Available data:
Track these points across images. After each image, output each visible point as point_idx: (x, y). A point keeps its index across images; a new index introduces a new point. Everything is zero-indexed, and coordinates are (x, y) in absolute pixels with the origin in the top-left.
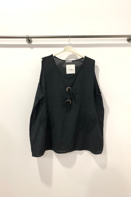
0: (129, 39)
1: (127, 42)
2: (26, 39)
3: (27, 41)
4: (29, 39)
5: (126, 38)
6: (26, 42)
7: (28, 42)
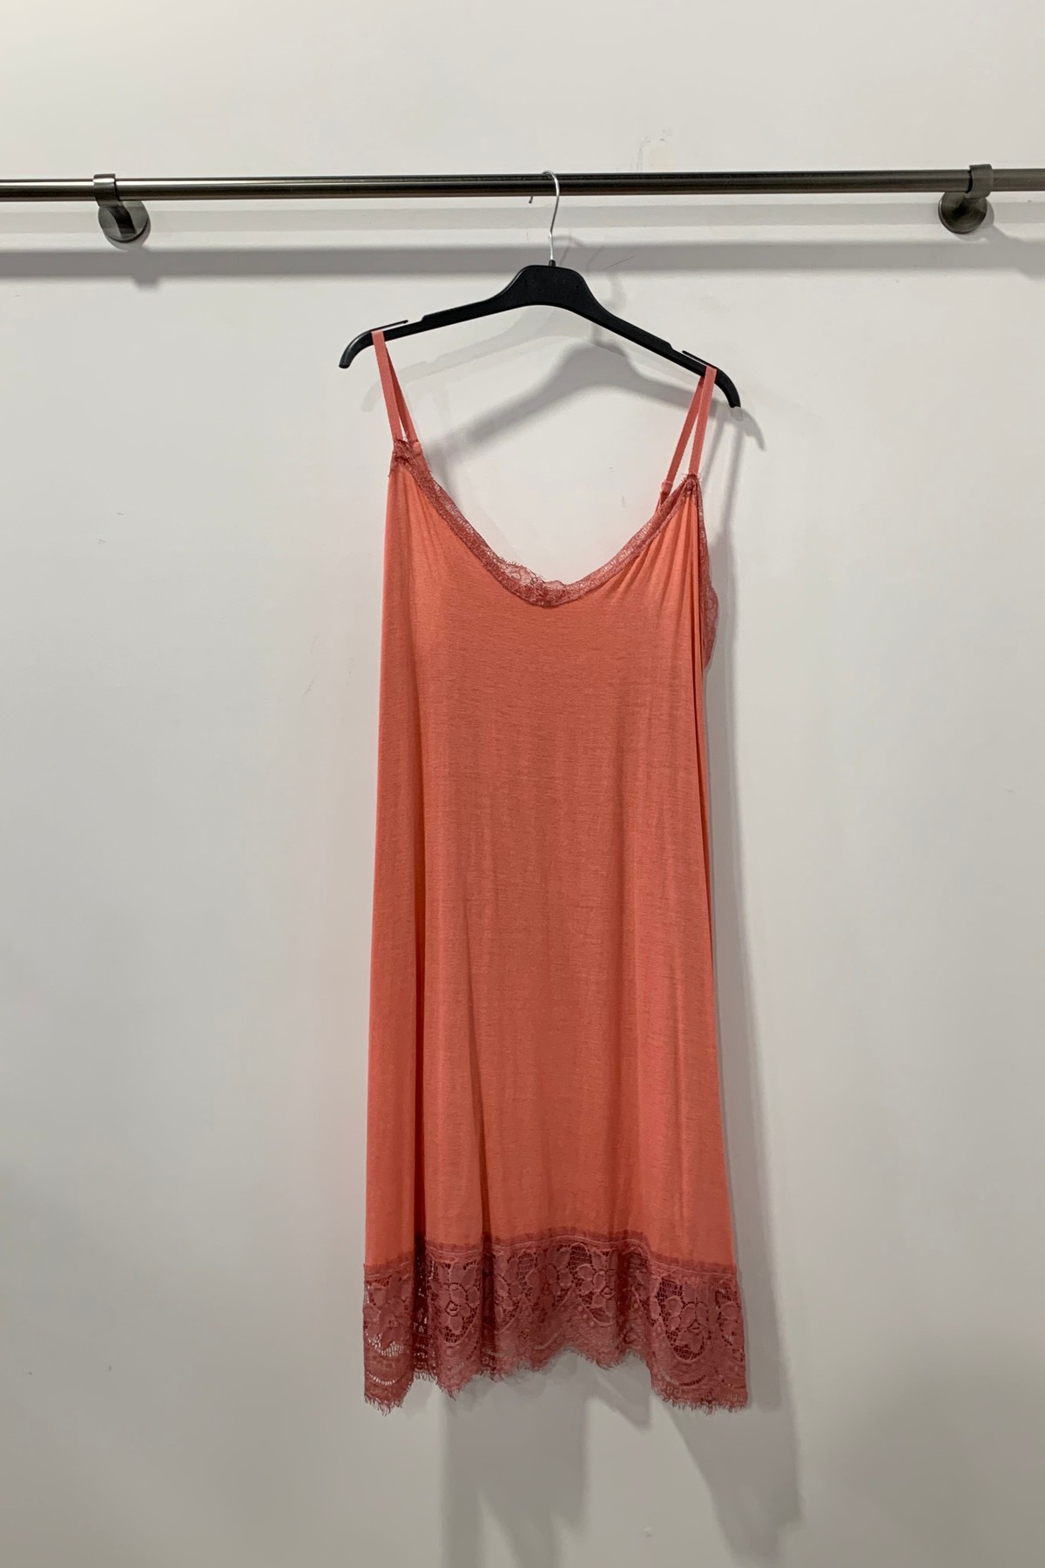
0: (952, 205)
1: (942, 233)
2: (93, 206)
3: (103, 224)
4: (125, 204)
5: (935, 197)
6: (101, 235)
7: (117, 232)
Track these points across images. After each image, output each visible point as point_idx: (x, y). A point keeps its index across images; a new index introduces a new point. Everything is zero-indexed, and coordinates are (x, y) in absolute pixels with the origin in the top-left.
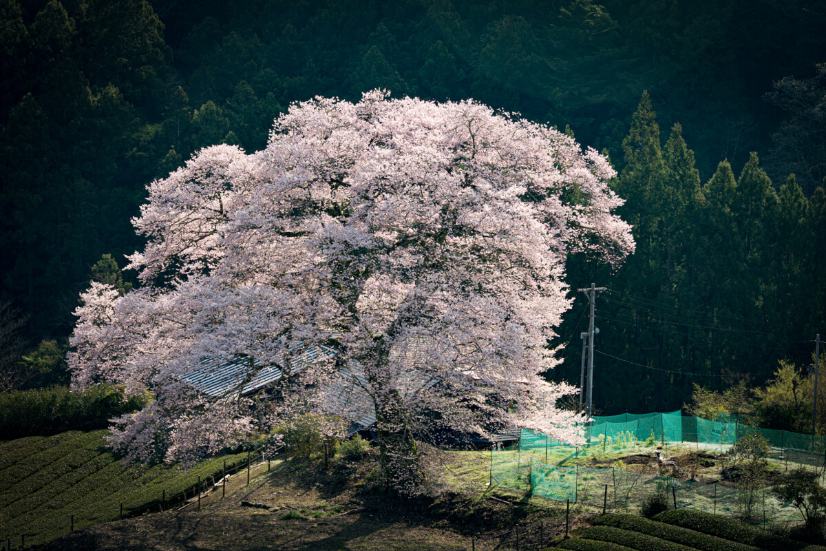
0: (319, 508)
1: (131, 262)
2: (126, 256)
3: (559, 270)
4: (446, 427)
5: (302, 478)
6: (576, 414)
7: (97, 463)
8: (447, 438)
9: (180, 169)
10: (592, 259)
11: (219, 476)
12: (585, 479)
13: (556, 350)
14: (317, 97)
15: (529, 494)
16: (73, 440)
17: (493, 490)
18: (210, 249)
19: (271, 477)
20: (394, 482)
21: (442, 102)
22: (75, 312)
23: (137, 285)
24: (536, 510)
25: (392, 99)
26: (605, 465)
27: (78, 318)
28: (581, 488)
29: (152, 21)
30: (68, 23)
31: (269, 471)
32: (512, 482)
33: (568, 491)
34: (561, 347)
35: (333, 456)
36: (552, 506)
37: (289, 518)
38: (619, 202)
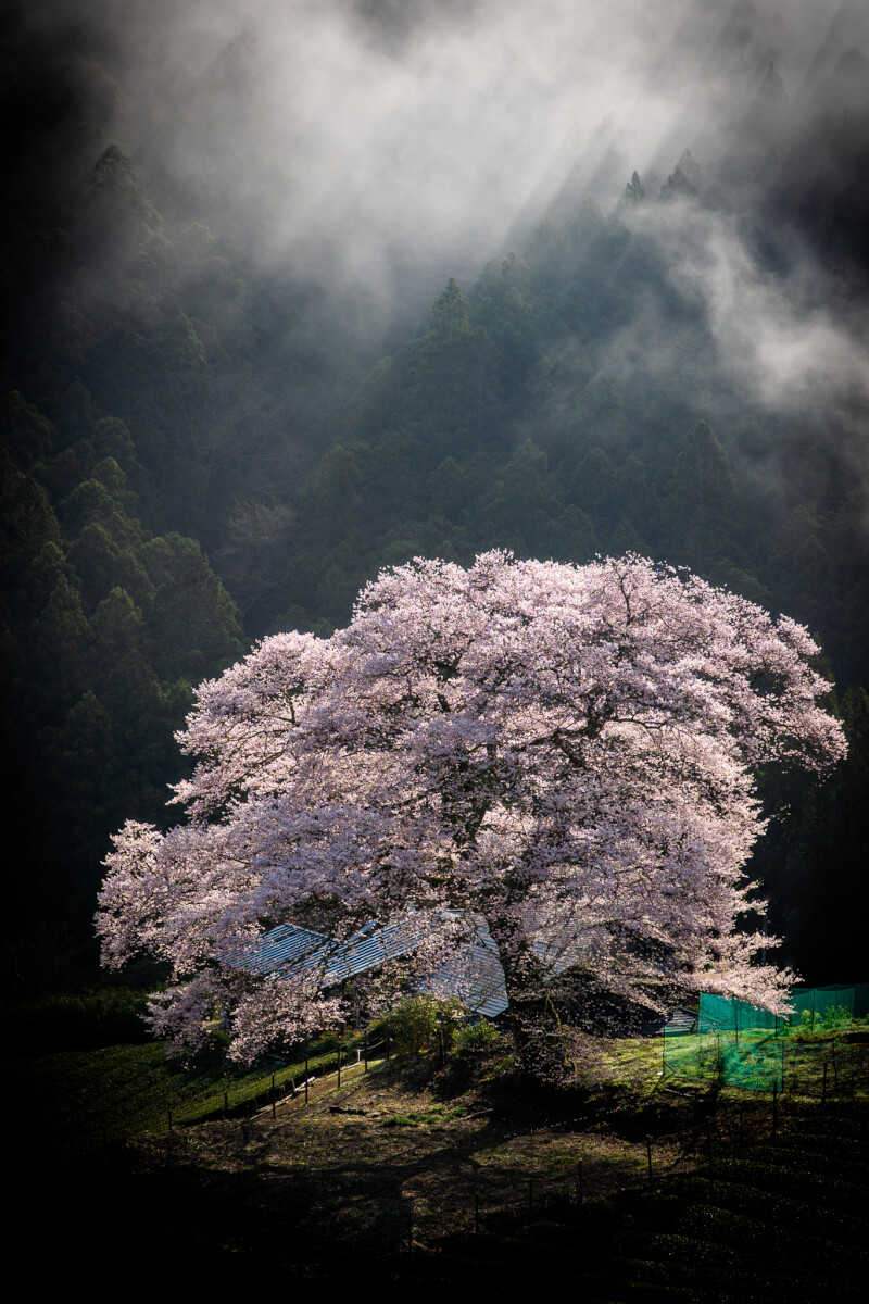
0: (434, 1112)
1: (177, 794)
2: (170, 786)
3: (747, 781)
4: (603, 990)
5: (410, 1077)
6: (778, 972)
7: (149, 1078)
8: (604, 1007)
9: (236, 666)
10: (789, 770)
11: (300, 1079)
12: (792, 1063)
13: (747, 889)
14: (415, 559)
15: (719, 1084)
16: (121, 1054)
17: (668, 1081)
18: (281, 781)
19: (368, 1079)
20: (534, 1068)
21: (582, 564)
22: (105, 861)
23: (185, 821)
24: (727, 1104)
25: (516, 561)
26: (816, 1045)
27: (110, 868)
28: (787, 1073)
29: (230, 608)
30: (133, 613)
31: (367, 1071)
32: (693, 1069)
33: (771, 1078)
34: (753, 885)
35: (450, 1050)
36: (750, 1098)
37: (392, 1124)
38: (824, 686)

Work instructions: From the line containing "23: (137, 285)" through the last line of the entries, both included, print each line exactly and omit any picture.

Solution to the problem:
23: (137, 285)
24: (536, 510)
25: (392, 99)
26: (605, 465)
27: (78, 318)
28: (581, 488)
29: (152, 21)
30: (68, 23)
31: (269, 471)
32: (512, 482)
33: (568, 491)
34: (561, 347)
35: (333, 456)
36: (552, 506)
37: (289, 518)
38: (619, 202)
0: (434, 1112)
1: (177, 794)
2: (170, 786)
3: (747, 781)
4: (603, 990)
5: (410, 1077)
6: (778, 972)
7: (149, 1078)
8: (604, 1007)
9: (236, 666)
10: (789, 770)
11: (300, 1079)
12: (792, 1063)
13: (747, 889)
14: (415, 559)
15: (719, 1084)
16: (121, 1054)
17: (668, 1081)
18: (281, 781)
19: (368, 1079)
20: (534, 1068)
21: (582, 564)
22: (105, 861)
23: (185, 821)
24: (727, 1104)
25: (516, 561)
26: (816, 1045)
27: (110, 868)
28: (787, 1073)
29: (230, 608)
30: (133, 613)
31: (367, 1071)
32: (693, 1069)
33: (771, 1078)
34: (753, 885)
35: (450, 1050)
36: (750, 1098)
37: (392, 1124)
38: (824, 686)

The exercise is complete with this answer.